Exercise input |
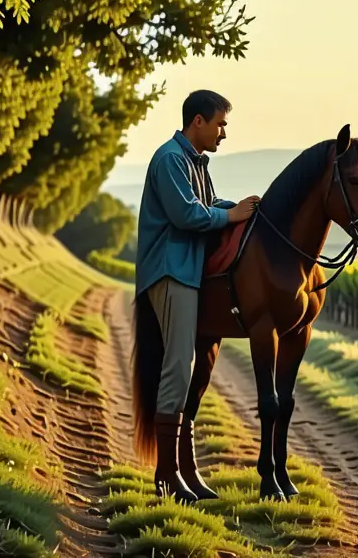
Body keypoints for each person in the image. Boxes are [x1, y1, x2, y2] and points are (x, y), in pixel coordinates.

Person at [134, 89, 259, 500]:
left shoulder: (192, 162)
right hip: (172, 270)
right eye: (220, 123)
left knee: (187, 371)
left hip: (187, 271)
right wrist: (229, 215)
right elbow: (187, 213)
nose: (224, 132)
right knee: (177, 369)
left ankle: (184, 474)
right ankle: (167, 478)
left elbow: (205, 202)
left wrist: (243, 206)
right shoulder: (171, 159)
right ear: (198, 122)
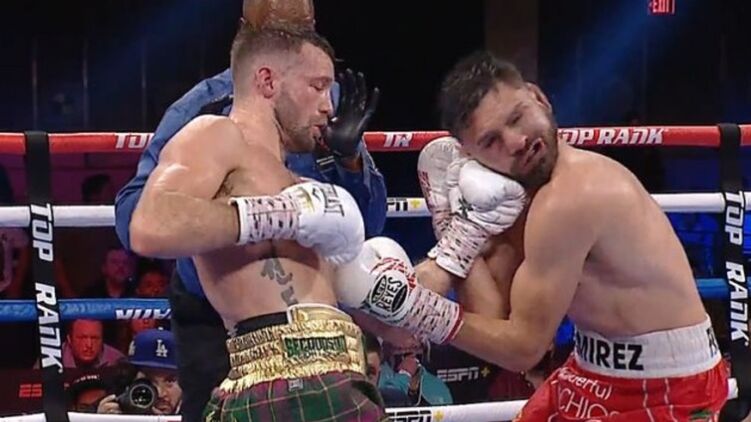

Work to be completed |
Your copy should match the records word for word, with the pictures removed.

Reply to the task |
Body keypoints for each person in the image. Boxes are [x1, y1, x2, y2] and points are (x, y), in pixel coordinates.

Person at [134, 89, 259, 500]:
left shoulder: (192, 162)
right hip: (172, 270)
right eye: (220, 123)
left knee: (187, 371)
left hip: (187, 271)
right wrist: (229, 215)
right elbow: (187, 213)
nose: (224, 132)
right knee: (177, 369)
left ankle: (184, 474)
right ankle: (167, 478)
left elbow: (205, 202)
left wrist: (243, 206)
right shoulder: (171, 159)
right ear: (198, 122)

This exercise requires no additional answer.